Introduction
Introduction Statistics Contact Development Disclaimer Help
# taz.de -- Grünen-Chefin Claudia Roth: "Wir sind jetzt der Hauptgegner"
> Vor dem Parteitag in Freiburg: Für viele Grüne, vor allem Jüngere, sei
> die "Gegnerschaft auf Augenhöhe" mit der CDU eine ganz neue Erfahrung,
> sagt Grünen-Chefin Roth im taz-Interview.
Bild: Will sich mit CDU und FDP streiten: Grünen-Chefin Claudia Roth.
taz: Frau Roth, nach dem Hype um die Grünen setzt nun Kritik ein, die
Partei sei überschätzt. Sehnen Sie sich schon nach niedrigeren
Umfragewerten?
Claudia Roth: Ach was. Ich weiß, eine Stimmung ist etwas anderes als
Stimmen am Wahltag. Aber ich freue mich über das wachsende Vertrauen in uns
und die Offenheit für unsere Konzepte.
Die Kanzlerin bezeichnet das als Zeichen der Beliebigkeit.

AUSGELESENE EINTRÄGE:

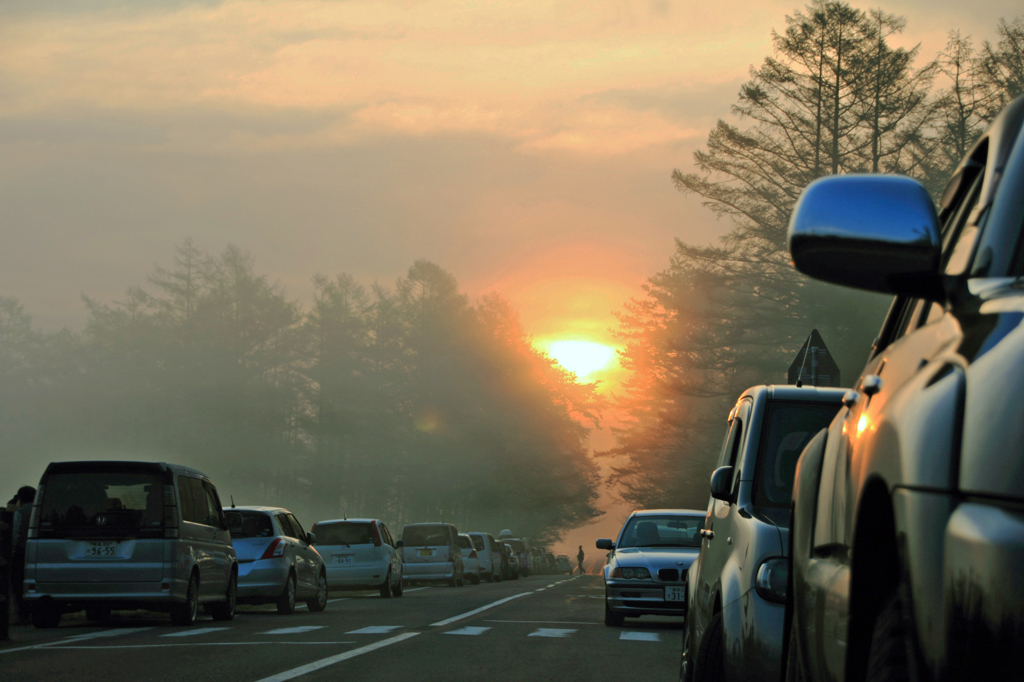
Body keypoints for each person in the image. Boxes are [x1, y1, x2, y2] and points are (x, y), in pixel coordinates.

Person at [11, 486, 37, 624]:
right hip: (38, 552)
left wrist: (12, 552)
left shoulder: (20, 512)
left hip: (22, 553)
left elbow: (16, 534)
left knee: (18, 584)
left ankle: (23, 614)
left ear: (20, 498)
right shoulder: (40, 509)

AUFGABE A:
Beantworten Sie anhand des Textauszugs diese Fragen:
(i) In welcher Stadt findet der Parteitag statt?
(ii) Mit welchen Parteien will sich Claudia Roth laut Bildunterschrift streiten?
(iii) Worüber freut sich Roth nach eigener Aussage?
AUFGABE B:
Schreiben Sie aus dem Textauszug den Abschnitt von „Bild: Will sich“ bis einschließlich „Umfragewerten?“ wortgetreu ab.
Das Material hat mit dem Textauszug nichts zu tun.

MUSTERLÖSUNG A:
(i) In Freiburg.
(ii) Mit der CDU und der FDP.
(iii) Über das wachsende Vertrauen in ihre Partei und die Offenheit für deren Konzepte.

MUSTERLÖSUNG B:
Bild: Will sich mit CDU und FDP streiten: Grünen-Chefin Claudia Roth.
taz: Frau Roth, nach dem Hype um die Grünen setzt nun Kritik ein, die
Partei sei überschätzt. Sehnen Sie sich schon nach niedrigeren
Umfragewerten?